##### AVAILABLE DATA

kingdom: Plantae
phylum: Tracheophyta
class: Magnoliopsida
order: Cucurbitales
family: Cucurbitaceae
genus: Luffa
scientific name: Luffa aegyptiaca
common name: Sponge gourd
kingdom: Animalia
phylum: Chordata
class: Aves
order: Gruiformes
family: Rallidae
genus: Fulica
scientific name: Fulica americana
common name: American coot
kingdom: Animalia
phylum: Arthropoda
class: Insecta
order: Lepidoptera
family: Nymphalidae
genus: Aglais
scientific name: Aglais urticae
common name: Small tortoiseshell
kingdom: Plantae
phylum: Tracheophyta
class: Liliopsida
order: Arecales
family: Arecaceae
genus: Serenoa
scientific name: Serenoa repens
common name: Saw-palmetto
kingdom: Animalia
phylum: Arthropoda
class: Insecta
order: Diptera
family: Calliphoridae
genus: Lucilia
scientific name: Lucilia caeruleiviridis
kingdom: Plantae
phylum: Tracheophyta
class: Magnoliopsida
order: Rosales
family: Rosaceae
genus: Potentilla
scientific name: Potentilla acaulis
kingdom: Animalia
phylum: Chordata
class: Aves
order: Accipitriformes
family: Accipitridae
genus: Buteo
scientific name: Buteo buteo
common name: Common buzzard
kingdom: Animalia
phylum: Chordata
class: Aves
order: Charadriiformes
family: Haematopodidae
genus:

##########

[EXERCISE OBJECTIVE]: Turn every line of the items above into a JSON list of strings, one string per line, and leave out any blank lines.

[RESPONSE FOR THIS EXERCISE]:
[
  "kingdom: Plantae",
  "phylum: Tracheophyta",
  "class: Magnoliopsida",
  "order: Cucurbitales",
  "family: Cucurbitaceae",
  "genus: Luffa",
  "scientific name: Luffa aegyptiaca",
  "common name: Sponge gourd",
  "kingdom: Animalia",
  "phylum: Chordata",
  "class: Aves",
  "order: Gruiformes",
  "family: Rallidae",
  "genus: Fulica",
  "scientific name: Fulica americana",
  "common name: American coot",
  "kingdom: Animalia",
  "phylum: Arthropoda",
  "class: Insecta",
  "order: Lepidoptera",
  "family: Nymphalidae",
  "genus: Aglais",
  "scientific name: Aglais urticae",
  "common name: Small tortoiseshell",
  "kingdom: Plantae",
  "phylum: Tracheophyta",
  "class: Liliopsida",
  "order: Arecales",
  "family: Arecaceae",
  "genus: Serenoa",
  "scientific name: Serenoa repens",
  "common name: Saw-palmetto",
  "kingdom: Animalia",
  "phylum: Arthropoda",
  "class: Insecta",
  "order: Diptera",
  "family: Calliphoridae",
  "genus: Lucilia",
  "scientific name: Lucilia caeruleiviridis",
  "kingdom: Plantae",
  "phylum: Tracheophyta",
  "class: Magnoliopsida",
  "order: Rosales",
  "family: Rosaceae",
  "genus: Potentilla",
  "scientific name: Potentilla acaulis",
  "kingdom: Animalia",
  "phylum: Chordata",
  "class: Aves",
  "order: Accipitriformes",
  "family: Accipitridae",
  "genus: Buteo",
  "scientific name: Buteo buteo",
  "common name: Common buzzard",
  "kingdom: Animalia",
  "phylum: Chordata",
  "class: Aves",
  "order: Charadriiformes",
  "family: Haematopodidae",
  "genus:"
]